__Task instructions__: When you output the entries, begin with the first line and end with the line containing "1 x Art shirt", keeping each line exactly as it is.
Start of Records
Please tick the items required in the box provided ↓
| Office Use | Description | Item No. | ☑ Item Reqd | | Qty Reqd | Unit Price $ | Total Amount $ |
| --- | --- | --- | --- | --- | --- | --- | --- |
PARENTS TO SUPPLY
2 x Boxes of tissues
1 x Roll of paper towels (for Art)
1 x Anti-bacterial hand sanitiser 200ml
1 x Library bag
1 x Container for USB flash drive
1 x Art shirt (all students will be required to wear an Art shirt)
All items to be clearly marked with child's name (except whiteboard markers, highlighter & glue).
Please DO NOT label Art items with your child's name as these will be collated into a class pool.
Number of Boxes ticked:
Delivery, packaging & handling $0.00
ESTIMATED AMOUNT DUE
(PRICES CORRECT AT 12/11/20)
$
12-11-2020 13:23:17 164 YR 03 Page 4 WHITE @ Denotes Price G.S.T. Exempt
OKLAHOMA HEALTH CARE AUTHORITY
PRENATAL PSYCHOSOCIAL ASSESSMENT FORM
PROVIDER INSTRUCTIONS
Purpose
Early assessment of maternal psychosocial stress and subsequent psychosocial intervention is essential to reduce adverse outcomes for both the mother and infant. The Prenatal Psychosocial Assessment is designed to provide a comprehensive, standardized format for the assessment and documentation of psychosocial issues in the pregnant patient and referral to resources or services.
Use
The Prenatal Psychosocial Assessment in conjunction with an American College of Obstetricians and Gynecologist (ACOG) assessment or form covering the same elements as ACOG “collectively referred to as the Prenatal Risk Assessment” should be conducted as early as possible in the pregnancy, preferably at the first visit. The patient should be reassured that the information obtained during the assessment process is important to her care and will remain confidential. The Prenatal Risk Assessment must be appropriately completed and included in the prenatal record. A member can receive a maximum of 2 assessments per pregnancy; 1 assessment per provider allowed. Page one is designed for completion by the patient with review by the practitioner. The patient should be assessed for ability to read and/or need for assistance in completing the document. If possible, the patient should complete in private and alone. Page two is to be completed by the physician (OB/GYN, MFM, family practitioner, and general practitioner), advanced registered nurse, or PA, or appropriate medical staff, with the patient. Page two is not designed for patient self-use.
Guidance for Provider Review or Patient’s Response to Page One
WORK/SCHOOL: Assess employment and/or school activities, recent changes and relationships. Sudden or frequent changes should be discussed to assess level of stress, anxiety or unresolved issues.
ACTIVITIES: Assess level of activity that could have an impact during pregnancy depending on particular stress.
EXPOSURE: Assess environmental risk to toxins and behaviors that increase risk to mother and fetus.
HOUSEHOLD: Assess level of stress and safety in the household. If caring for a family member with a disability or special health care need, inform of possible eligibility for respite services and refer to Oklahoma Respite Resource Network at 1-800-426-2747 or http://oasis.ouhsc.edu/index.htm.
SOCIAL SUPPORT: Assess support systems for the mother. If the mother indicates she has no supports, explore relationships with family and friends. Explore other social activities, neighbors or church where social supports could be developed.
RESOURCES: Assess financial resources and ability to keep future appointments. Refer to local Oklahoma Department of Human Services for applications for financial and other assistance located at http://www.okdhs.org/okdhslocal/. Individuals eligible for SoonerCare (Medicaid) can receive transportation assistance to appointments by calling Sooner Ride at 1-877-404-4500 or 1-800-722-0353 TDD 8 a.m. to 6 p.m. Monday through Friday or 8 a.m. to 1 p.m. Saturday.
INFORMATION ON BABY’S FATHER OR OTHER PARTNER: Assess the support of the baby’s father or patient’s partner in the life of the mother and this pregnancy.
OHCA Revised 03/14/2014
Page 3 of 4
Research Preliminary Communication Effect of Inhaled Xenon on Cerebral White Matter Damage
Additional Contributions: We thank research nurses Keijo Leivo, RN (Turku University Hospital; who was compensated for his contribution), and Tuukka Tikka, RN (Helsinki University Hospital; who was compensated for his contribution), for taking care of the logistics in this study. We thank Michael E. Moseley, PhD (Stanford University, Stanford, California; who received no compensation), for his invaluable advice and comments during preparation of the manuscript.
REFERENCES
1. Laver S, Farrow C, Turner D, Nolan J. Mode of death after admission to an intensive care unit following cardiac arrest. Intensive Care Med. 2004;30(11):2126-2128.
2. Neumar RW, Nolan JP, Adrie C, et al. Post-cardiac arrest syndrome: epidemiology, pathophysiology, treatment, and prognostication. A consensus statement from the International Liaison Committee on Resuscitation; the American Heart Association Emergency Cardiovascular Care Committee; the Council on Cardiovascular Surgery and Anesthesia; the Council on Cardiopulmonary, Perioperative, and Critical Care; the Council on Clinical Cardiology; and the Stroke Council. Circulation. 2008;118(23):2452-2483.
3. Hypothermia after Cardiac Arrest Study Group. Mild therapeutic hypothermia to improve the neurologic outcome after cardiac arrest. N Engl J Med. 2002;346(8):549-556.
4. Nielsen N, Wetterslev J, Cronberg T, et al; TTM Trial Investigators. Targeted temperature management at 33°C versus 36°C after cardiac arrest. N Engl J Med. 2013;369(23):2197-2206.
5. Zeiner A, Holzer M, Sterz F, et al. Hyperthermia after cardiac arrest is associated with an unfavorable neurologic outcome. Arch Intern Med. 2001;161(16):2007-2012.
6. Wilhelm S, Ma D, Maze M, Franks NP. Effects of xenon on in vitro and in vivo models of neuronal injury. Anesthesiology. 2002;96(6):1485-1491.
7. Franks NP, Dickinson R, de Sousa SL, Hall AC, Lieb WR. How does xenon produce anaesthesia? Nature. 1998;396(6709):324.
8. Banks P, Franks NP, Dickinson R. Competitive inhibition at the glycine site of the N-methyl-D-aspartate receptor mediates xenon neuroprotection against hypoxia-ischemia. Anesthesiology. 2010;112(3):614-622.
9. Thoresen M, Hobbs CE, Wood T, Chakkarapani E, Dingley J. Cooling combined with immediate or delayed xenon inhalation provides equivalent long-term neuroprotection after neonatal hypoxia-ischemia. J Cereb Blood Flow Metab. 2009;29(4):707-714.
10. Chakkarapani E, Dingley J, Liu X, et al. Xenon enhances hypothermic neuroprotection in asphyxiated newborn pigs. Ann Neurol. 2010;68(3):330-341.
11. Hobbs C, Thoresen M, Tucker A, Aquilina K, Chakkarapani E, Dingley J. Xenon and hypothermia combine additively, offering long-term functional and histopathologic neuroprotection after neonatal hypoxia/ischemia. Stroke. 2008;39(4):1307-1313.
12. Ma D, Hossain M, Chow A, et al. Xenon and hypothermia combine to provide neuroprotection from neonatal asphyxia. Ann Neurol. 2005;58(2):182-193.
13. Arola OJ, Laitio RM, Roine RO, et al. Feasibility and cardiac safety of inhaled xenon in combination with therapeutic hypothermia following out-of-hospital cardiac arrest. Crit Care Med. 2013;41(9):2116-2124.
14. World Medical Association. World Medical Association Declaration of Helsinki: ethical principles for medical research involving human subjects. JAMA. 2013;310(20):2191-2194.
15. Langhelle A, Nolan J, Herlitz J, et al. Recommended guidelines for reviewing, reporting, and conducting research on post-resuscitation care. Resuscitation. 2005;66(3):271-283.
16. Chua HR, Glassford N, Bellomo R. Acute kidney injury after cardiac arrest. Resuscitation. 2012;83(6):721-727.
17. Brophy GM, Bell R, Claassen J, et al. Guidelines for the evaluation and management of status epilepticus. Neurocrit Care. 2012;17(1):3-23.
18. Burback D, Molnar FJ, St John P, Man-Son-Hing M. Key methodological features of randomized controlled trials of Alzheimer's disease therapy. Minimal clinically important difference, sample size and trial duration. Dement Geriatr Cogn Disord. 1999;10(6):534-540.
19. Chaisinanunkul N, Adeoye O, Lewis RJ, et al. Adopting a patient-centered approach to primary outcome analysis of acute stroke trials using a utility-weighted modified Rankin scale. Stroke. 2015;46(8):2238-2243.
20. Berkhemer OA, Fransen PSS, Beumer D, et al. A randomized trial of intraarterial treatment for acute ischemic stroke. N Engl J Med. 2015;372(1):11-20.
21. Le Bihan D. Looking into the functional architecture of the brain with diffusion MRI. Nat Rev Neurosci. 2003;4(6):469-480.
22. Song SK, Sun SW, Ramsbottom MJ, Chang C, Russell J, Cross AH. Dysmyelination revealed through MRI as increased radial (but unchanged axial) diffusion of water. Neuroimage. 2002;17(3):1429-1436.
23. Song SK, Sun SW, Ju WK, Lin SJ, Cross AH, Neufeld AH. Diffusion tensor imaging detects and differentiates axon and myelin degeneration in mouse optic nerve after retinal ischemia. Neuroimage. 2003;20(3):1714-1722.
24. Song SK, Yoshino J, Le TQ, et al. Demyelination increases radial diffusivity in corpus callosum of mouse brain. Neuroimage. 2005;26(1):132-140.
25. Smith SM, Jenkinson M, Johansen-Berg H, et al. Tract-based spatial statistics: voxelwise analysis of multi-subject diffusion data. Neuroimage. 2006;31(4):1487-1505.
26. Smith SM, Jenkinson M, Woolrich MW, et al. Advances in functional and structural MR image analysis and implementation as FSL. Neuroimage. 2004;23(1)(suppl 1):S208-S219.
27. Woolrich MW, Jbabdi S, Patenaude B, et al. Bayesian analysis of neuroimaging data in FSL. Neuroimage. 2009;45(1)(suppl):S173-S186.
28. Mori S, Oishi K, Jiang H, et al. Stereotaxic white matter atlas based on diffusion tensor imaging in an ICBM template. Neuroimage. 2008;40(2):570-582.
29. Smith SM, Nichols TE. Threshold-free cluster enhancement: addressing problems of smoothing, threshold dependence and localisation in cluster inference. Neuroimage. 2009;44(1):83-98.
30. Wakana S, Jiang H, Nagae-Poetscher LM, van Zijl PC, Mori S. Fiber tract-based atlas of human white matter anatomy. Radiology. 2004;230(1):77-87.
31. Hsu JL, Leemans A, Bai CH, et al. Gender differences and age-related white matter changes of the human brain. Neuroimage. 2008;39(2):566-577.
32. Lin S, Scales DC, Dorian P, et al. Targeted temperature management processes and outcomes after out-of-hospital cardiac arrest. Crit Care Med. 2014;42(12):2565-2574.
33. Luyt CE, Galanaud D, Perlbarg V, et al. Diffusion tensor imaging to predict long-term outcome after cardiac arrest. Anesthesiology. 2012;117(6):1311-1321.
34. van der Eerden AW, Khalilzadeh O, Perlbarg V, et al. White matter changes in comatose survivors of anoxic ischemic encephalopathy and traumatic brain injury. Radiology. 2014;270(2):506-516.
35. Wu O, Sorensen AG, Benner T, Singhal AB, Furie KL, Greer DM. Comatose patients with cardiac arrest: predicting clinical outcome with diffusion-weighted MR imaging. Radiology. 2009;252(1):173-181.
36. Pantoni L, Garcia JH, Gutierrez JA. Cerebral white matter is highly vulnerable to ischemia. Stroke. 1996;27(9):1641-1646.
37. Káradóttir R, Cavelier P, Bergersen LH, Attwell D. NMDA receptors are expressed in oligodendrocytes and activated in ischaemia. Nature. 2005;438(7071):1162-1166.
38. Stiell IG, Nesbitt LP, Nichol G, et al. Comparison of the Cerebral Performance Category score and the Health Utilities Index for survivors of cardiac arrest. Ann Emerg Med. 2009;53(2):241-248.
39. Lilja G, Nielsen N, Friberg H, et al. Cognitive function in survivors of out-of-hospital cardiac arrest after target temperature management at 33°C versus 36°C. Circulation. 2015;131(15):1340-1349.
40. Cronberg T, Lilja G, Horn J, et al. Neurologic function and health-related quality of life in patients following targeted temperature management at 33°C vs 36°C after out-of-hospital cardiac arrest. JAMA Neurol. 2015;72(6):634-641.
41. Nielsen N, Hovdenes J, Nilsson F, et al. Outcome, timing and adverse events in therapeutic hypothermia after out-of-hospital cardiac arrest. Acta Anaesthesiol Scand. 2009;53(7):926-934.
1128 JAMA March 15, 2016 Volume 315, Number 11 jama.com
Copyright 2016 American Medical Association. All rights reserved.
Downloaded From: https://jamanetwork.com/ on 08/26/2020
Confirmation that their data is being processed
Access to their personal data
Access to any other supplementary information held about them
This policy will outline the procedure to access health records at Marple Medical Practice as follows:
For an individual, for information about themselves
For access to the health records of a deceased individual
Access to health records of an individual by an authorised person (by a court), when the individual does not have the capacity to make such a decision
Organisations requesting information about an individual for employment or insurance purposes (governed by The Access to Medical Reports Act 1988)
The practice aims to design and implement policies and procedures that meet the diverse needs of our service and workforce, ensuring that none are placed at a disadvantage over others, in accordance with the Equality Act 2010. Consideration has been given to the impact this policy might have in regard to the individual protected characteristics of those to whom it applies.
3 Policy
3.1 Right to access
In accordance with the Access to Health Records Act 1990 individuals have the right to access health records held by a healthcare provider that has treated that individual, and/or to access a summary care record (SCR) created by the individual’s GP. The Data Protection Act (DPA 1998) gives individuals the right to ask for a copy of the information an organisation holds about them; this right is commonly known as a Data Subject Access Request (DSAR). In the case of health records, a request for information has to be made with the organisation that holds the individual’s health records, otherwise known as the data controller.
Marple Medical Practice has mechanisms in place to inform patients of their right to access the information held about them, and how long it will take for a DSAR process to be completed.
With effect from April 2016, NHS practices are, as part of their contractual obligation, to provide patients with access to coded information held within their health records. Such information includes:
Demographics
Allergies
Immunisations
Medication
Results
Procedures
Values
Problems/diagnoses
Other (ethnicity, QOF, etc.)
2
End of Records
__Exercise output__:
Please tick the items required in the box provided ↓
| Office Use | Description | Item No. | ☑ Item Reqd | | Qty Reqd | Unit Price $ | Total Amount $ |
| --- | --- | --- | --- | --- | --- | --- | --- |
PARENTS TO SUPPLY
2 x Boxes of tissues
1 x Roll of paper towels (for Art)
1 x Anti-bacterial hand sanitiser 200ml
1 x Library bag
1 x Container for USB flash drive
1 x Art shirt (all students will be required to wear an Art shirt)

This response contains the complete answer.